South African safari-dance act Gazelle have slowly been infiltrating their homeland. Think of them as South Africa’s best kept secret. Having had much success internationally, they recently returned to home soil for a countrywide tour. Perdeby managed to find time to have a chat with frontman and conceptualist Xander Ferreira before he jetted off to New York.

 You have a very distinct style in your music and image. What inspires this?

I think everything around me, you know. We mix a lot of different aesthetics – African aesthetics with contemporary aesthetics, giving us an international kind of look and flavour.  We’re just trying to create our own thing, you know? And we use different elements: like we’ll go to the Chinese shop and buy a bunch of bulls**t there because those are the guys that are selling what looks like traditional stuff. Like a blanket that would be, for instance, a traditional Ndebele blanket – but it’s made in China.

What do the overseas crowds think about your Afrikaans song, “Die Verlore Seun”?

I guess they don’t really understand it but a lot of people really like the song melodically. It’s been a very successful song for us. Some of our English music has become much more popular in different places – our one song “She Did Me In” got onto 5fm and is playing there. It became a really big hit in Spain because it was used for a clothing brand commercial so then it became a really well-known song.

What do you think of the current state of the music scene in South Africa? Are there any particular trends in terms of local music at the moment that you like or dislike?

I think it’s great that there are a lot of people that are daring and are stepping beyond just trying to play music. I think there’s amazing talent coming out of the country. I mean, we’re playing this one festival in France: us, 340ml, Tumi and the Volume, and Die Antwoord. I’m not sure who else. But serious South African acts. And we’re playing with big bands. We’re playing with Iggy Pop. Like, really crazy acts. And it’s great to see that we can use this window of opportunity while the world is looking at South Africa.
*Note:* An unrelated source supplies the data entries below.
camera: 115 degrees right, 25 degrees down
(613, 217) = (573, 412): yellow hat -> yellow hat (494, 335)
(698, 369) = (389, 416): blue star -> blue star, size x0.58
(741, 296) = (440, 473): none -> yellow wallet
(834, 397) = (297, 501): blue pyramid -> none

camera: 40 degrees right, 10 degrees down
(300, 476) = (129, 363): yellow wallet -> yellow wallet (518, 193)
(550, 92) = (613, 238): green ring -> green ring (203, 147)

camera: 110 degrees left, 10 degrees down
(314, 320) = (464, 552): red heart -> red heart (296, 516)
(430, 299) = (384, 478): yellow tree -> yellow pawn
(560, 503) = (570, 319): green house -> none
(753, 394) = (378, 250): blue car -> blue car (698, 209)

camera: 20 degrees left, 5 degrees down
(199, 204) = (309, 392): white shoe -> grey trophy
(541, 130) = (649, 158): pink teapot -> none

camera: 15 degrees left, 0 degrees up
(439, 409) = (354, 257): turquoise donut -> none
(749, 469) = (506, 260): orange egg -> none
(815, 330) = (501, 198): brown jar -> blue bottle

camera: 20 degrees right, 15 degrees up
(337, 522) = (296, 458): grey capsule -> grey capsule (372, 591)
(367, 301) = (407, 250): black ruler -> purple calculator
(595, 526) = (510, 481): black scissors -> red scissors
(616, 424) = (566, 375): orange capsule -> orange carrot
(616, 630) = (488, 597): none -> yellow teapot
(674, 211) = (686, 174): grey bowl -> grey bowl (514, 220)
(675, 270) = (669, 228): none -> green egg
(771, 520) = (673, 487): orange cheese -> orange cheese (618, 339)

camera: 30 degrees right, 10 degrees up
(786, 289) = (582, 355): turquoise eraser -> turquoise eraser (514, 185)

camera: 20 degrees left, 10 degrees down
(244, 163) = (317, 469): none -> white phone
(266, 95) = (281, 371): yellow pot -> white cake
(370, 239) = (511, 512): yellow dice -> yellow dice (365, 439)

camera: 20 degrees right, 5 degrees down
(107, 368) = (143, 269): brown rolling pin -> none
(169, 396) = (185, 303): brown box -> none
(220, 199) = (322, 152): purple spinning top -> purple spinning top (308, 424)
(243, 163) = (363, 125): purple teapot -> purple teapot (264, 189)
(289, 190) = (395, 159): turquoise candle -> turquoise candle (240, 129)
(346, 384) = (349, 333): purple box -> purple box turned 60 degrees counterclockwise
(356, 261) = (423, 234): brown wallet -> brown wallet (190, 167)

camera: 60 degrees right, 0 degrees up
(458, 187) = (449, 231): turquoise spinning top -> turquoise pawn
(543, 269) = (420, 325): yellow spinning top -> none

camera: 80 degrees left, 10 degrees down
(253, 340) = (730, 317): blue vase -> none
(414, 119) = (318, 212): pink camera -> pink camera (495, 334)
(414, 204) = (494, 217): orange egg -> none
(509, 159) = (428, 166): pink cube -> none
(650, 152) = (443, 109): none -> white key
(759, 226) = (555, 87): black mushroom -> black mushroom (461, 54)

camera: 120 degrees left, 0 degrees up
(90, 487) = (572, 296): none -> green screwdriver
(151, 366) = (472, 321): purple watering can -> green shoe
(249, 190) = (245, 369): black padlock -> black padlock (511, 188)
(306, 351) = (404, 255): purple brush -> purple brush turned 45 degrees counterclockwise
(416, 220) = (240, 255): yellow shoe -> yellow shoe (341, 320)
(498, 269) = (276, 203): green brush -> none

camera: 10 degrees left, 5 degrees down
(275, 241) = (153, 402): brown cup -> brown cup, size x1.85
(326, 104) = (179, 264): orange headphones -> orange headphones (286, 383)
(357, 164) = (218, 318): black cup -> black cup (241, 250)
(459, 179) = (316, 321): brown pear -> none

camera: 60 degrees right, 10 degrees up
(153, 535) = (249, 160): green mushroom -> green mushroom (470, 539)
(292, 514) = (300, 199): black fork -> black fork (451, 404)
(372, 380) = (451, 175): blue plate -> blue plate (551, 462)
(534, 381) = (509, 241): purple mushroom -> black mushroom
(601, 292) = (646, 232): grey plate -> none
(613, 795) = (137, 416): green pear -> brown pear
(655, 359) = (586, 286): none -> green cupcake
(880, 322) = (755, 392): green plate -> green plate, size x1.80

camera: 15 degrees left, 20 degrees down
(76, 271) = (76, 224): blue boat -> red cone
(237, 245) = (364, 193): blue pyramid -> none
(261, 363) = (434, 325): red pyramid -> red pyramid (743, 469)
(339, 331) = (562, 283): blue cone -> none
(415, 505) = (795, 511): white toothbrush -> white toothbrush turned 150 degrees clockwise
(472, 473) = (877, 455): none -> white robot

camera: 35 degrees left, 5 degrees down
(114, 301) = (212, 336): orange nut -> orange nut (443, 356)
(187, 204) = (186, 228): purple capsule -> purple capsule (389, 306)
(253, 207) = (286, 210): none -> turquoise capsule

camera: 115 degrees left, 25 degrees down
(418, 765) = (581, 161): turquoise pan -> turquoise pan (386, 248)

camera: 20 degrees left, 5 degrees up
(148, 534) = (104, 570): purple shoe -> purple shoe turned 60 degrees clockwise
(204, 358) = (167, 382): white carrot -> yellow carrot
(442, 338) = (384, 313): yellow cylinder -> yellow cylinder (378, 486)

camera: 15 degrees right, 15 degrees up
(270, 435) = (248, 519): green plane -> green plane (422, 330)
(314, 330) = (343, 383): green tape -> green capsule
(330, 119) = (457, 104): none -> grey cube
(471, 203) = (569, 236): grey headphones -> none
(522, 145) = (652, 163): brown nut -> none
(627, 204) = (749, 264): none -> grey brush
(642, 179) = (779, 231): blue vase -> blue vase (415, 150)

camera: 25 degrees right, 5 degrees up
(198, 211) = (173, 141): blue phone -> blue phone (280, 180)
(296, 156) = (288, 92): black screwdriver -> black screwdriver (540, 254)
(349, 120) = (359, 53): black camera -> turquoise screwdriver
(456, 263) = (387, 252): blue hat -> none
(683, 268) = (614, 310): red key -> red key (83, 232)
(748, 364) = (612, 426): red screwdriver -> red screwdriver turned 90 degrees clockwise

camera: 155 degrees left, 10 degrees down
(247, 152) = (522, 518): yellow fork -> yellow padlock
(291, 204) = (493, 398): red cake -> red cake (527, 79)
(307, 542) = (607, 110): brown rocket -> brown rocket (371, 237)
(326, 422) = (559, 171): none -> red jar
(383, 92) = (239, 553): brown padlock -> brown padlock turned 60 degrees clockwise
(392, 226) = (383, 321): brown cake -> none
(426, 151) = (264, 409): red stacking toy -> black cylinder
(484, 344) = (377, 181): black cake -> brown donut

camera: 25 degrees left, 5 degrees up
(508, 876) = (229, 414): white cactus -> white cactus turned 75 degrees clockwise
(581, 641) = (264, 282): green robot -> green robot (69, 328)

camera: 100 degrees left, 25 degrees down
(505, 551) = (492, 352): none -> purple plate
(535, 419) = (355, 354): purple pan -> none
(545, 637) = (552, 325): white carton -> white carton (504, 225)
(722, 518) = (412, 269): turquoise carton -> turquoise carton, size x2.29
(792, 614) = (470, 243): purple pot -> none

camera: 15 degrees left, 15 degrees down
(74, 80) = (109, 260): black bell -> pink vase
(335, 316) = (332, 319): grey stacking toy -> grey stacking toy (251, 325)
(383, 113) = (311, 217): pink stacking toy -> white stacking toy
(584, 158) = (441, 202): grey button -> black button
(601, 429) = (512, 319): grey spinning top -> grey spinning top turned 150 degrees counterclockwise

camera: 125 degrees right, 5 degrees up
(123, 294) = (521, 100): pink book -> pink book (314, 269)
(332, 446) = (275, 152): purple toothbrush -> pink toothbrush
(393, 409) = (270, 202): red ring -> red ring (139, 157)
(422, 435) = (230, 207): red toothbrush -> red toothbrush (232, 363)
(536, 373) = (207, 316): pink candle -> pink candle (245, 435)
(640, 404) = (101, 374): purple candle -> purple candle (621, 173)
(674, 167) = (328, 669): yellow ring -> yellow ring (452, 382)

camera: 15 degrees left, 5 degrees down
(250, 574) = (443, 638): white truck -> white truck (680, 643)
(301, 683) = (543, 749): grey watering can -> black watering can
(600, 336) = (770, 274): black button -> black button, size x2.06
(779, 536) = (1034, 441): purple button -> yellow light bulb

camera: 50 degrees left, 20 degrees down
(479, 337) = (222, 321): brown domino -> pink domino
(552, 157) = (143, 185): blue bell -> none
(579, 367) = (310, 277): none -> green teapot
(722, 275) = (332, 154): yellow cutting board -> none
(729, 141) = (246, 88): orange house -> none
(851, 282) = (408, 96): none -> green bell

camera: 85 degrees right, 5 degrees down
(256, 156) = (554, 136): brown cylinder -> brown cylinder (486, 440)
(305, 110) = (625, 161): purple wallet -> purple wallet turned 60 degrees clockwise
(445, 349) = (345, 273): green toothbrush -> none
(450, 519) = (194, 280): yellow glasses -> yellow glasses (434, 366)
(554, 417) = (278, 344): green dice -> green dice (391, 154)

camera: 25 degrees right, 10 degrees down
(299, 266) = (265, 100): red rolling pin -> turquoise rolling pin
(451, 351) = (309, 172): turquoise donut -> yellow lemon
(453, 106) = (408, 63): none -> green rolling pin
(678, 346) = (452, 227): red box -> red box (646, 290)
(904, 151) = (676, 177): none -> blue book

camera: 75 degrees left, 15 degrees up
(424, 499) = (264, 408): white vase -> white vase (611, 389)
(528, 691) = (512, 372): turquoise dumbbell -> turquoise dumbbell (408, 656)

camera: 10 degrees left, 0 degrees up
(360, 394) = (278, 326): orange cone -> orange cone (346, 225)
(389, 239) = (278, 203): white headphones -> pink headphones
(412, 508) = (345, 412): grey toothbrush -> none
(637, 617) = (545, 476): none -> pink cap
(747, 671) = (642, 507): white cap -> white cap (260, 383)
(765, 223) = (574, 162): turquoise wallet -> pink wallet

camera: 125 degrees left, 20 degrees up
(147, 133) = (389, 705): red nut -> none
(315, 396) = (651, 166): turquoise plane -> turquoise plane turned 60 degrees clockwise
How would you describe your sound?

It’s a mixture of a lot of elements. All the stuff we like – from electro and punk, to disco, reggae, dub and then lots of elements of traditional South African music. And every time people asked us this question we didn’t know what to say. So we decided, “Okay, let’s just make up a name.” And we called it limpop. Like Limpopo without the O, because we come from there and that could be a musical genre. So we just used that. The cool thing is it became a real word because it’s been published, f**k, maybe more than 50 times on TV, radio, magazines and newspapers, wherever. Because they wrote limpop as a genre, it exists now. So we’re hoping to find another band that can fall in the same style, you know?

Perdeby heard that you are busy with a clothing line. Would you like to see South Africa catching on to the Gazelle style?

I don’t think so, you know. I don’t think that our style is really a pop style, it’s more like a mixture. It’s a little more extravagant. I guess a little bit more daring. We are there to try and make statements.